Ulteriori informazioni
What can art and artists bring to researching the origins and biographies of objects? How do they shed new light on - or even unsettle - existing approaches to such questions? Proposing the new term - artistic provenance research - the contributors to this innovative book illuminate art's capacity to expand provenance research in critical and provocative ways. Presenting in-depth examination of fascinating historical and contemporary examples, contributors to Artistic Provenance Research investigate knowledge-imagination dynamics, and questions of materiality, experimentation and speculation. They probe relationships between presences and absences, the aesthetic and the ontological, the scientific and the curatorial. The cases address a wide range of pressing issues of contemporary heritage research and practice, including those of colonialism and decolonization, ownership and art-markets, institutionalization, human remains, return and restitution. Through the exploration of selected artistic works in diverse media - including drama, performance, installation, photography and text - this book highlights the transformative potentials of artistic provenance research.
Info autore
Tal Adler is a conceptual artist and researcher at the Centre for Anthropological Research on Museums and Heritage (CARMAH) at Humboldt-Universität zu Berlin.

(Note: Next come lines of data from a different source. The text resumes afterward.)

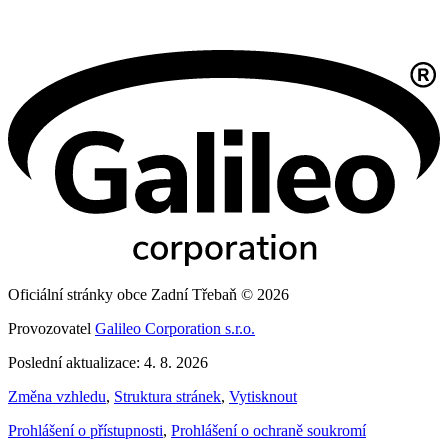
Oficiální stránky obce Zadní Třebaň © 2026
Provozovatel
Galileo Corporation s.r.o.
Poslední aktualizace: 4. 8. 2026
Změna vzhledu
,
Struktura stránek
,
Vytisknout
Prohlášení o přístupnosti
,
Prohlášení o ochraně soukromí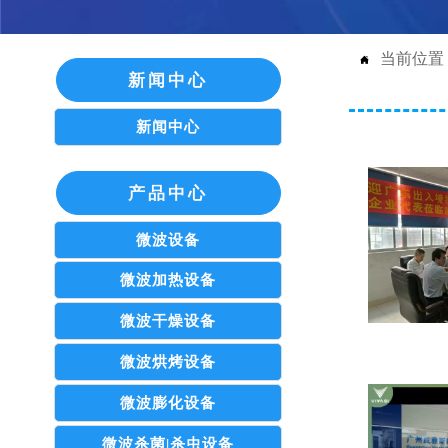
当前位置

新闻中心
新闻中心
产品中心
微波设备
微波加热设备
微波干燥设备
微波烘烤设备
微波膨化设备
微波杀菌|杀虫设备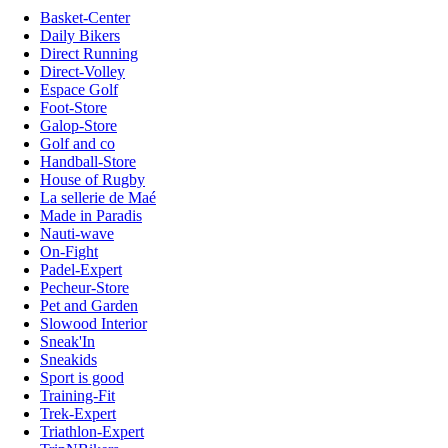
Basket-Center
Daily Bikers
Direct Running
Direct-Volley
Espace Golf
Foot-Store
Galop-Store
Golf and co
Handball-Store
House of Rugby
La sellerie de Maé
Made in Paradis
Nauti-wave
On-Fight
Padel-Expert
Pecheur-Store
Pet and Garden
Slowood Interior
Sneak'In
Sneakids
Sport is good
Training-Fit
Trek-Expert
Triathlon-Expert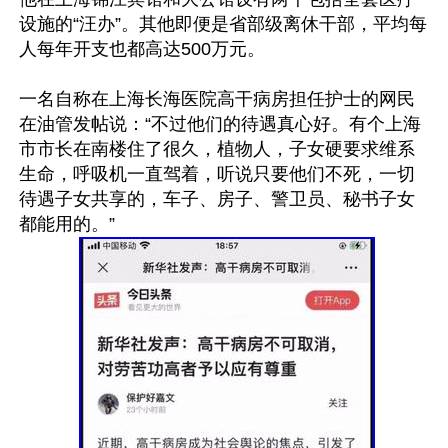
设施的“汪办”。其他即便是省部级离休干部，平均每
人每年开支也都高达500万元。

一名自称在上海长海医院高干病房担任护士的网民
在油管发帖说：“不过他们的待遇真心好。有个上海
市市长在南楼住了很久，植物人，子女硬要求维系
生命，呼吸机一直驾着，听说只要他们不死，一切
待遇子女共享的，车子、房子、警卫员、秘书子女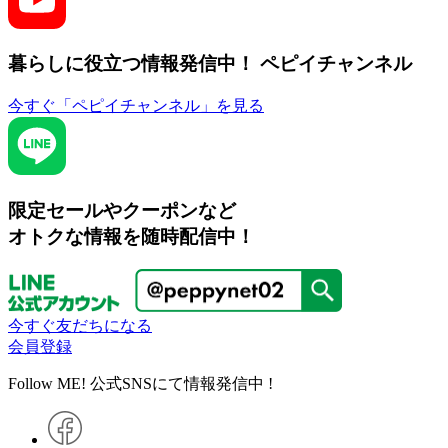
暮らしに役立つ情報発信中！
ペピイチャンネル
今すぐ「ペピイチャンネル」を見る
限定セールやクーポンなど
オトクな情報を随時配信中！
今すぐ友だちになる
会員登録
Follow ME! 公式SNSにて情報発信中 !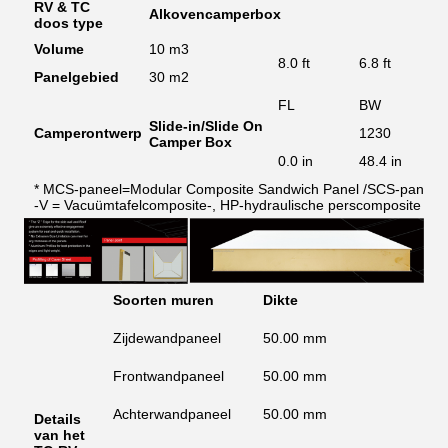
RV & TC
Alkovencamperbox
doos type
Volume
10 m3
8.0 ft
6.8 ft
Panelgebied
30 m2
FL
BW
Slide-in/Slide On
Camperontwerp
1230
Camper Box
0.0 in
48.4 in
* MCS-paneel=Modular Composite Sandwich Panel /SCS-paneel=S
-V = Vacuümtafelcomposite-, HP-hydraulische perscomposite
Soorten muren
Dikte
G
Zijdewandpaneel
50.00 mm
FR
Frontwandpaneel
50.00 mm
FR
Achterwandpaneel
50.00 mm
FR
Details
van het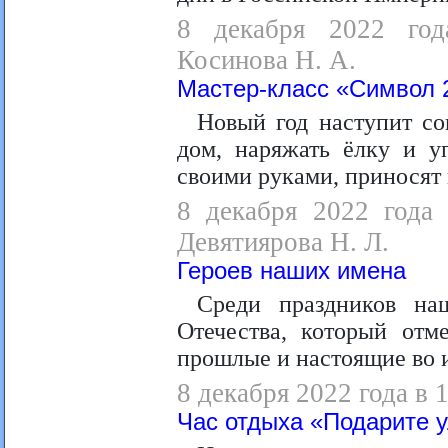
8 декабря 2022 года
Косинова Н. А.
Мастер-класс «Символ 2
Новый год наступит со
дом, наряжать ёлку и у
своими руками, приносят 
8 декабря 2022 года 
Девятиярова Н. Л.
Героев наших имена
Среди праздников на
Отечества, который отм
прошлые и настоящие во 
8 декабря 2022 года в 
Час отдыха «Подарите у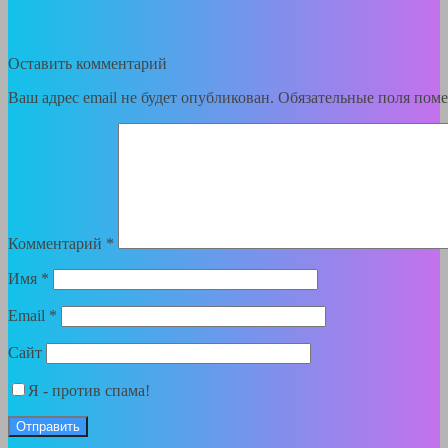
Оставить комментарий
Ваш адрес email не будет опубликован.
Обязательные поля пом
Комментарий
*
Имя
*
Email
*
Сайт
Я - против спама!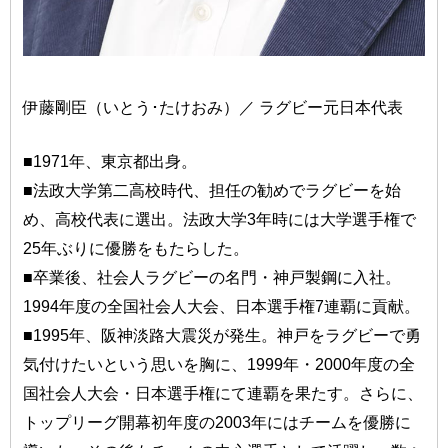
伊藤剛臣（いとう･たけおみ）／ ラグビー元日本代表
■1971年、東京都出身。
■法政大学第二高校時代、担任の勧めでラグビーを始
め、高校代表に選出。法政大学3年時には大学選手権で
25年ぶりに優勝をもたらした。
■卒業後、社会人ラグビーの名門・神戸製鋼に入社。
1994年度の全国社会人大会、日本選手権7連覇に貢献。
■1995年、阪神淡路大震災が発生。神戸をラグビーで勇
気付けたいという思いを胸に、1999年・2000年度の全
国社会人大会・日本選手権にて連覇を果たす。さらに、
トップリーグ開幕初年度の2003年にはチームを優勝に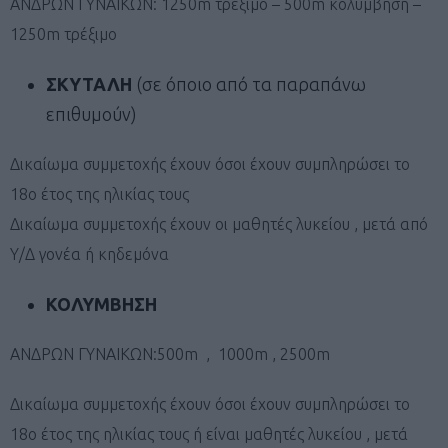
ΑΝΔΡΩΝ ΓΥΝΑΙΚΩΝ: 1250m τρέξιμο – 500m κολύμβηση –
1250m τρέξιμο
ΣΚΥΤΑΛΗ
(σε όποιο από τα παραπάνω
επιθυμούν)
Δικαίωμα συμμετοχής έχουν όσοι έχουν συμπληρώσει το
18ο έτος της ηλικίας τους
Δικαίωμα συμμετοχής έχουν οι μαθητές λυκείου , μετά από
Υ/Δ γονέα ή κηδεμόνα
ΚΟΛΥΜΒΗΣΗ
ΑΝΔΡΩΝ ΓΥΝΑΙΚΩΝ:500m , 1000m , 2500m
Δικαίωμα συμμετοχής έχουν όσοι έχουν συμπληρώσει το
18ο έτος της ηλικίας τους ή είναι μαθητές λυκείου , μετά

He specializes in creating collaborative, long-term projects for social transformation, engaging critically with difficult heritages, conflicts and ethical dilemmas.
Sharon Macdonald is Alexander von Humboldt professor of social anthropology at Humboldt-Universität zu Berlin, where she directs both the Hermann von Helmholtz-Zentrum für Kulturtechnik and CARMAH (the Centre for Anthropological Research on Museums and Heritage).